Historical Data Extracts
When using Machine Learning Anomaly Scoring with interval measurements, the measurement data being processed includes enough historical data for the machine learning models to perform the anomaly scoring calculations, but when using Machine Learning Anomaly Scoring with scalar measurements, there is a chance that the models will not have access to sufficient historical data to perform those calculations.
In this case, you can extract historical data to supplement the cache of historical data used in the anomaly scoring calculations. This process supports extracts of both interval and scalar data.
Required Configuration
Extracting historical data requires that the Enable ML-Based Validation flag be set yo "YES" for all measuring component type for which data is to extracted.
Batch Controls
Extract of data and creation of extract files is performed by the Initial Extract for ML Cache (D1-INIML) batch process.
This batch process uses the following parameters:
- Start Date/Time: The start date and time of the data extract
- Number of Days: The number of days to extract (the process creates a separate file for each day)
- Interval/Scalar: Flag indicating which type of data to extract, interval (D1IN) or scalar (D1SC)
- File Path: The file path to where the process will post the file so that it can be ingested into the historical data cache used by the machine learning models.

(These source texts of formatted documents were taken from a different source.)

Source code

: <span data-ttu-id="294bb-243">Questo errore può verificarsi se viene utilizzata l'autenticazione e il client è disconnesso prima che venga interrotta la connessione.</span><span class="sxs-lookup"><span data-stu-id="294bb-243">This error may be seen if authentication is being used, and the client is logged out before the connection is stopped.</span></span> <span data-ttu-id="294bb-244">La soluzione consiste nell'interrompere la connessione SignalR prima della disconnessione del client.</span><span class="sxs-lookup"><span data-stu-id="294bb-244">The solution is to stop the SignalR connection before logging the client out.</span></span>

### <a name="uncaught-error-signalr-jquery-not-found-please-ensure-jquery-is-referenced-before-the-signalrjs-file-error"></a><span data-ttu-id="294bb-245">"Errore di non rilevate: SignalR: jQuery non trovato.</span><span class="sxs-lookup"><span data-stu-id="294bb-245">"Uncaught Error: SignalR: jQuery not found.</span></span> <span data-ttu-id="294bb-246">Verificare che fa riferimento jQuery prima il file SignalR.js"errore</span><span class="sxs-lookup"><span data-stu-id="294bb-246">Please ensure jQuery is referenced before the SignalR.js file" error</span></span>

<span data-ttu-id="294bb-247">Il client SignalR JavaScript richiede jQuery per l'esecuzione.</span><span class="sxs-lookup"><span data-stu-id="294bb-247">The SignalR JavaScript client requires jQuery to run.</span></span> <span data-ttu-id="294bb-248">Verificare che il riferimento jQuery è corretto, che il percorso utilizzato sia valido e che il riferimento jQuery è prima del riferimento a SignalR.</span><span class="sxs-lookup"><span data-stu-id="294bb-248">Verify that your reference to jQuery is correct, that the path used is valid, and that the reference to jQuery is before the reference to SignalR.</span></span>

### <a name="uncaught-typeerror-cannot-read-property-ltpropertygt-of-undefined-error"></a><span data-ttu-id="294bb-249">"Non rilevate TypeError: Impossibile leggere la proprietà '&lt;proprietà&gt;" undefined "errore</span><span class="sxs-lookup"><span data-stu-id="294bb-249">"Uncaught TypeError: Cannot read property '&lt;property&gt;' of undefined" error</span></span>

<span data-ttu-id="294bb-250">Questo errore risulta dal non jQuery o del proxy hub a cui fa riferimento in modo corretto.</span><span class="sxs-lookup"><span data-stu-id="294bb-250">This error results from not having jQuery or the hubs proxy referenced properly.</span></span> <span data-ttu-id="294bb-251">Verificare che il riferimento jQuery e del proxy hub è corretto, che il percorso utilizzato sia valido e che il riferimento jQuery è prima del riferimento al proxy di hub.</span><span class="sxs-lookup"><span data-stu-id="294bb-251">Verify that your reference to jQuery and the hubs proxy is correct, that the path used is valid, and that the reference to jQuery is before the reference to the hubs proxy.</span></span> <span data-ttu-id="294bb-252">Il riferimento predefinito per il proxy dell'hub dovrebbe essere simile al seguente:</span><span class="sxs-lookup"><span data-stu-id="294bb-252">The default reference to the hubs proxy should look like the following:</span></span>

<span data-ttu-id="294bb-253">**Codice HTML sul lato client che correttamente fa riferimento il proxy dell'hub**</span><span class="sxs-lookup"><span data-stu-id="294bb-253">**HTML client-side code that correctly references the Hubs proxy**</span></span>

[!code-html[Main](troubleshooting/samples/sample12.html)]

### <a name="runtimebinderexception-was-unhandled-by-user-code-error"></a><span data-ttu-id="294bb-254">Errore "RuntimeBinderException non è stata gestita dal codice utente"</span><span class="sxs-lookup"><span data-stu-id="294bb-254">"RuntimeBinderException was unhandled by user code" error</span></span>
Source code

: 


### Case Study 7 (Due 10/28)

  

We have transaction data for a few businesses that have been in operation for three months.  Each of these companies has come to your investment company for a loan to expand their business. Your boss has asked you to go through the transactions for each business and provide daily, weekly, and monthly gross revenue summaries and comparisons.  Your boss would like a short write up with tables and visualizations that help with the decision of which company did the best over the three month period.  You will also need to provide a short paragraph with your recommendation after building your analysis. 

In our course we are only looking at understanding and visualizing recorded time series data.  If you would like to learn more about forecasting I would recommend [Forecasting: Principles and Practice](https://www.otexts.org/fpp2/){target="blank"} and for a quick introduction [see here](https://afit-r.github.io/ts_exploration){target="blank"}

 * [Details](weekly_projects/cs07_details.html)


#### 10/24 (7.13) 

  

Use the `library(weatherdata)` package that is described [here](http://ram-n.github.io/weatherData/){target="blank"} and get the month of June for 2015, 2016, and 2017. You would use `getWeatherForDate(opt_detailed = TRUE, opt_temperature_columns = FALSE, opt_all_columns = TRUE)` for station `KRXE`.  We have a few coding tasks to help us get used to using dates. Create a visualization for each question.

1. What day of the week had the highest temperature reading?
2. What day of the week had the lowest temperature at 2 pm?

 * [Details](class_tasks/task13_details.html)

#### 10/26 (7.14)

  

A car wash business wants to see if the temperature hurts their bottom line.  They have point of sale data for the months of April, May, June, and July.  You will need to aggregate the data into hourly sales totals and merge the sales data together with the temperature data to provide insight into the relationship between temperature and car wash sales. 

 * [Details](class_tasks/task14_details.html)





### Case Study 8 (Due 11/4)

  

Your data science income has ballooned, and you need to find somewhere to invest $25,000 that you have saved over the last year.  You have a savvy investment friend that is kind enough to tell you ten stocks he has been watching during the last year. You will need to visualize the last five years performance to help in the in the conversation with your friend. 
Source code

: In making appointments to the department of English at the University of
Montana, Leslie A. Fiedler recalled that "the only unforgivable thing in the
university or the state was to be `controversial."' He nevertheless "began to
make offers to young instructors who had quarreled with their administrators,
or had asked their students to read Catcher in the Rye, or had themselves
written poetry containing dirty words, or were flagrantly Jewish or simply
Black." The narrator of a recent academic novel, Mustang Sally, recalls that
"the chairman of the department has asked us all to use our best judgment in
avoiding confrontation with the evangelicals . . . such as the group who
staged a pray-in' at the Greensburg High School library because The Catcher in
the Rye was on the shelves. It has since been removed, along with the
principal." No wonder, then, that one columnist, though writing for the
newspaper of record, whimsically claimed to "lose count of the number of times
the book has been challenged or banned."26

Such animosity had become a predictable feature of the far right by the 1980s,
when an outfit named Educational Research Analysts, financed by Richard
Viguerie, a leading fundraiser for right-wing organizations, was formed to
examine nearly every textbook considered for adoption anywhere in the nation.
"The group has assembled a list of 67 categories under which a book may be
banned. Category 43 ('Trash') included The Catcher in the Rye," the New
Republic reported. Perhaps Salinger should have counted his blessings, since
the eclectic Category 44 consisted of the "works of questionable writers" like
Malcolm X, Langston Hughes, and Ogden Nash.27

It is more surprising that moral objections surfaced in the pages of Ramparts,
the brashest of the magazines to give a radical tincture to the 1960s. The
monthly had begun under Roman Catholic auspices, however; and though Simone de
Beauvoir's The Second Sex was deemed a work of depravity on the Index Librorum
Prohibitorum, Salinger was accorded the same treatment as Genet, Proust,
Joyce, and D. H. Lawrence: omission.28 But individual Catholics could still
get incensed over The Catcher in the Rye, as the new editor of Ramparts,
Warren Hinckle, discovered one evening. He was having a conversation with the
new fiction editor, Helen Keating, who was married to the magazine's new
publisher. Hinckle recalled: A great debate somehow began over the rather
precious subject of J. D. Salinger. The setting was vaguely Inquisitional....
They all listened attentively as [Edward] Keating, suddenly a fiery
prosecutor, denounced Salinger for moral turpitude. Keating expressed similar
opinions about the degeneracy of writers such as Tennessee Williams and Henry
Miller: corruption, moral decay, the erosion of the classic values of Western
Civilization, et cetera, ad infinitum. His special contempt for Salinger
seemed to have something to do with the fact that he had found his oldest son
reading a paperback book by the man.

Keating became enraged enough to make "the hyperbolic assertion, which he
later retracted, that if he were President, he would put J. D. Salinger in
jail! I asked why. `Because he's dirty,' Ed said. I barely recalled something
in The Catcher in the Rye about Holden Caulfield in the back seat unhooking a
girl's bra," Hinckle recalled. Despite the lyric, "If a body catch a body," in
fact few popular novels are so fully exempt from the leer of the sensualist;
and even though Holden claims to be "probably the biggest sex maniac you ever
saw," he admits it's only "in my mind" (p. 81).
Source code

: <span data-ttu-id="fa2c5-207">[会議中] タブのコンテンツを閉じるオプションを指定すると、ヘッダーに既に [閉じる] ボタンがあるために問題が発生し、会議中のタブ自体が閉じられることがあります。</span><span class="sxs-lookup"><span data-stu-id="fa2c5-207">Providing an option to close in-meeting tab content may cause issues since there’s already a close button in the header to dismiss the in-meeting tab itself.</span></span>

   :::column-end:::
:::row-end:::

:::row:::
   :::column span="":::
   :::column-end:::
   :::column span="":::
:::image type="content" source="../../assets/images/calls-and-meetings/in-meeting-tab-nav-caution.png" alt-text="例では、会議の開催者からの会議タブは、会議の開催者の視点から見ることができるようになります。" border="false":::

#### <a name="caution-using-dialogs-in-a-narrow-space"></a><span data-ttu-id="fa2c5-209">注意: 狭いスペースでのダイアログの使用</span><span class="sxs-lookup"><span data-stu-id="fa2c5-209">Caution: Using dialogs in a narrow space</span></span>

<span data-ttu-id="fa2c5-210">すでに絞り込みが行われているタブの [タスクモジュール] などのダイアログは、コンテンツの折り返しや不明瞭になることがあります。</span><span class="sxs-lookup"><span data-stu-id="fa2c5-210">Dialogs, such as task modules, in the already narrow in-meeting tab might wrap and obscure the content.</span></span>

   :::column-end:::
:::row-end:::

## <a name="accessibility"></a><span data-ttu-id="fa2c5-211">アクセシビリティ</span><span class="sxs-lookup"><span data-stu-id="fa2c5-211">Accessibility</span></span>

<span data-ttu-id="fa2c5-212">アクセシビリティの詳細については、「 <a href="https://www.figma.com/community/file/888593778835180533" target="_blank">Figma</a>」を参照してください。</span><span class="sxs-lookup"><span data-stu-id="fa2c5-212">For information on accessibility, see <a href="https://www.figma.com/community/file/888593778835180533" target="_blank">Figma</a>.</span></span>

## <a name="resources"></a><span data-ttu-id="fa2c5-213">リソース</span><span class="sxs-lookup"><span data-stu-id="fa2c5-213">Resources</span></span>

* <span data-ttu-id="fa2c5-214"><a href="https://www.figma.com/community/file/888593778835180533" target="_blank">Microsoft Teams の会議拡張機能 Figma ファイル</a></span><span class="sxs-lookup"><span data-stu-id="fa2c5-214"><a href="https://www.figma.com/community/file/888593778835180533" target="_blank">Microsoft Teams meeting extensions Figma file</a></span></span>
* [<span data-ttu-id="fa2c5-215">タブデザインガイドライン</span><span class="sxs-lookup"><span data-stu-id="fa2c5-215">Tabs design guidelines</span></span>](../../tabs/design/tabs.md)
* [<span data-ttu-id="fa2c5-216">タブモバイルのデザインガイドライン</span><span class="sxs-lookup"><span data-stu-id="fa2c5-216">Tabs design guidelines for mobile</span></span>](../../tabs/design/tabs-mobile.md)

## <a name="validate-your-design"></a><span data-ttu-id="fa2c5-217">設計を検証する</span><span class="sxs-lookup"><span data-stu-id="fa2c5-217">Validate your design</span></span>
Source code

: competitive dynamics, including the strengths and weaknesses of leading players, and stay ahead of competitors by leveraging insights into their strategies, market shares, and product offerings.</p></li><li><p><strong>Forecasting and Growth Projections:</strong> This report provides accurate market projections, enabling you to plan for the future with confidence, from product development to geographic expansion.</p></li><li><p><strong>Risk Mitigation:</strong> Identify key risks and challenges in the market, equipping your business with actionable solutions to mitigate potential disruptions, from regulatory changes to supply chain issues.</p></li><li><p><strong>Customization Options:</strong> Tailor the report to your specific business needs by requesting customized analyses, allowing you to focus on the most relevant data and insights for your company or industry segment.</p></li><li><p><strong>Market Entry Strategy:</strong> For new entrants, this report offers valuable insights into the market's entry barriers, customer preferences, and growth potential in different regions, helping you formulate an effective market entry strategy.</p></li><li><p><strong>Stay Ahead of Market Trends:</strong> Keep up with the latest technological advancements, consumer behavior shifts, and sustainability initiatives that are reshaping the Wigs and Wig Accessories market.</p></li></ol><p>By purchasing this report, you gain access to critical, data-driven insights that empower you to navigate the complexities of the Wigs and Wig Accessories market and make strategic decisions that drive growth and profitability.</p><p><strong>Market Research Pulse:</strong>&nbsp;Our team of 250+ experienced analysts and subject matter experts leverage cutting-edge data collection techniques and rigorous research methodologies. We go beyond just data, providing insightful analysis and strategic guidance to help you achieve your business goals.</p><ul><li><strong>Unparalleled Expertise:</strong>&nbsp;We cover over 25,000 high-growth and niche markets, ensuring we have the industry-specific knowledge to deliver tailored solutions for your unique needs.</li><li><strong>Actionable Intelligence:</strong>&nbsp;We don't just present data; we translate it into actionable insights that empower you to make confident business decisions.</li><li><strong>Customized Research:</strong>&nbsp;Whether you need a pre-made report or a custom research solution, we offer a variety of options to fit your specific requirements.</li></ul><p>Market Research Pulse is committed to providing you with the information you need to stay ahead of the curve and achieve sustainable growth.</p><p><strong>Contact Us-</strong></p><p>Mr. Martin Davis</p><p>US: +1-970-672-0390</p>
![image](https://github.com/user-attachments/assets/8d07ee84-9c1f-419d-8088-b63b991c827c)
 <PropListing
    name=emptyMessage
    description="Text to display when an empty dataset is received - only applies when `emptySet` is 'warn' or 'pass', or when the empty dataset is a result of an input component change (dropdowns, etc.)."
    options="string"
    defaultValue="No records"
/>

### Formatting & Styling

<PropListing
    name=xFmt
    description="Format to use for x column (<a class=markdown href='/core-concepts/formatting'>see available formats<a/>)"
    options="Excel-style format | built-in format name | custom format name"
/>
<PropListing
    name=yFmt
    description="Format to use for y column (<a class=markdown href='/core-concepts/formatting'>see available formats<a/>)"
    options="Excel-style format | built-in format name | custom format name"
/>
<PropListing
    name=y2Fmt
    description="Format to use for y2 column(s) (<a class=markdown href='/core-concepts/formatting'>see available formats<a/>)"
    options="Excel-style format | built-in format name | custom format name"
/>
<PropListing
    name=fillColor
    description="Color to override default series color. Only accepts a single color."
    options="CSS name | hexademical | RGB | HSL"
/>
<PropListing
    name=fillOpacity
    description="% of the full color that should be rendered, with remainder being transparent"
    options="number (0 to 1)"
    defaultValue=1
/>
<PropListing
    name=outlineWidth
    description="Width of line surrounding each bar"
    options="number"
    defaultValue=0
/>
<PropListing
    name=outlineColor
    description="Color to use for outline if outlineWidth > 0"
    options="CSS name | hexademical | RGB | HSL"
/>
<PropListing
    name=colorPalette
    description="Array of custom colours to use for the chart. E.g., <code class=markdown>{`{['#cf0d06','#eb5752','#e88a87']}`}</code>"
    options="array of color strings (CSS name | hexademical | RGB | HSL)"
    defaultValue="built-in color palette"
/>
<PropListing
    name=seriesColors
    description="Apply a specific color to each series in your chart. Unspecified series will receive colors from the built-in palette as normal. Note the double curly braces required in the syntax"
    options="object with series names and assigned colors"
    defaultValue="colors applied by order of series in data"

Refer to Referencing URIs (LINK) in the user documentation for more details.
- File Limit: The number of initial measurements to be included in the file (default is 10,000)
This process extracts data for ALL measuring components where the Enable ML-Based Validation flag on the Measuring Component Type is set yo "YES".
File Creation and Naming
Because this process can potentially create very large extract files, the files are created with a controllable sizes. Data is extracted in the Adapter Development Kit Native Format, and each file will only contain initial measurements for a single day, and for a default of 10,000 initial measurements. The logic for creating files differs slightly between interval and scalar data:
- Scalar: Each measurement is an initial measurement. For the common scenario there will be one initial measurement per day. However, some customers get scalar data more often per day or some measuring components may have adhoc reading (field or on demand read command based). For those less common scenarios there may be many initial measurements for a single measuring component for a single day.
- Interval: Files contain and initial measurement for each calendar day. Since each initial measurement can contain a variable number of measurements, there will only ever be one initial measurement per measuring component per day.
Extract files are named based on the following syntax:
pre-vee-init-<channel type>-<date being extracted>-<thread number>-<file number>-<batch run>.xml.gz.
where:
- <channel type> is the type of data to extract: interval (D1IN) or scalar (D1SC)
- <date being extracted> is the date for the data being extracted, in YYYYMMDDHH24MISS format YYYY = year, MM = month, DD = day, HH= hour, MI= minute, SS = second)
- <thread number> is the thread number that created the file
- <file number>: is the number of the file, in cases where multiple files are created from same batch process run
- <batch run> is the batch number for the process